These days, every major genre film and hit show has a significant presence on the Internet, but that wasn’t the case when "The X-Files" became a spooky sensation in the 1990s. David Duchovny said that, like his character Fox Mulder, the relentless faith of true believers is astounding to behold.
" 'The X-Files' was said to be the first Internet show," Duchovny said over coffee on a recent morning in Los Angeles. "We had chat rooms and fan sites and all that. Look, I’m usually five or six years behind whatever is hip. So it was around 2000 that I started doing e-mail and finally started understanding what all that was about."
And what was it about? The answer is religion, apparently.

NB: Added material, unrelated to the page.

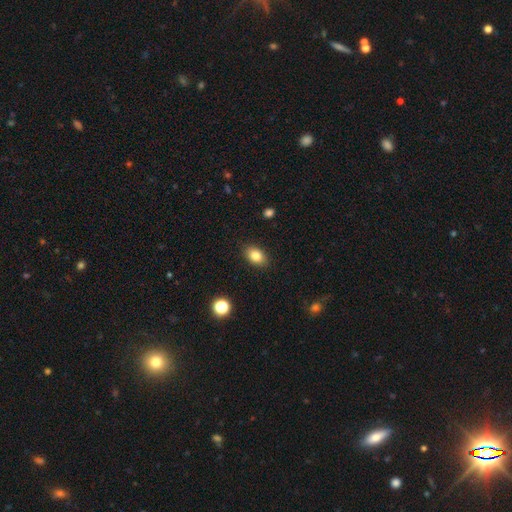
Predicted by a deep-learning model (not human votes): A smooth galaxy with no disk features (83%) that is in between round and cigar-shaped (83%).

Vote fractions:
- Smooth or featured? smooth: 83% / star or artifact: 9% / featured or disk: 8%
- How rounded? in between: 83% / round: 16% / cigar-shaped: 1%
- Merging? none: 88% / minor disturbance: 9% / major disturbance: 2% / merger: 1%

"My initial response — and I still hold this to be true — is that it takes the place of some of the functions of a church in a small town: A place where people come together, ostensibly to worship something. But really what’s happening is you’re forming a community. It’s less about what you’re worshiping and more about, ‘We have these interests in common.’ Someone has a sick aunt and suddenly it’s about that, raising money to help her or sharing resources to make her life easier. That’s what it was about with 'The X-Files' on the Internet."
Duchovny and co-star Gillian Anderson are back on autopsy and trench-coat duty on July 25 as "The X-Files: I Want to Believe" pulls the FBI tandem away from the complicated conspiracy plots of the old series and puts them in the "monster of the week" mode of investigating an isolated supernatural threat.
Duchovny said that he has come to view the most loyal fans of the show as celebrants of self, not of celebrity.
"When I was at Comic-Con it felt the same as the small-town church thing. I’m not denigrating 'The X-Files,' but that fellowship isn’t essentially about the show. The fans came to Comic-Con to honor us but I think they’re honoring us because we inspire them to have a certain kind of fellowship. Now, I’m not saying we’re not worthy of that kind of honor. I want to be clear about that.”
Oh, that’s very clear; essentially, his point is that "The X-Files" is bigger than God and religion, right? "No, no! You’re going to get me in trouble. I didn’t say bigger than God. I said 'The X-Files' is equal to God."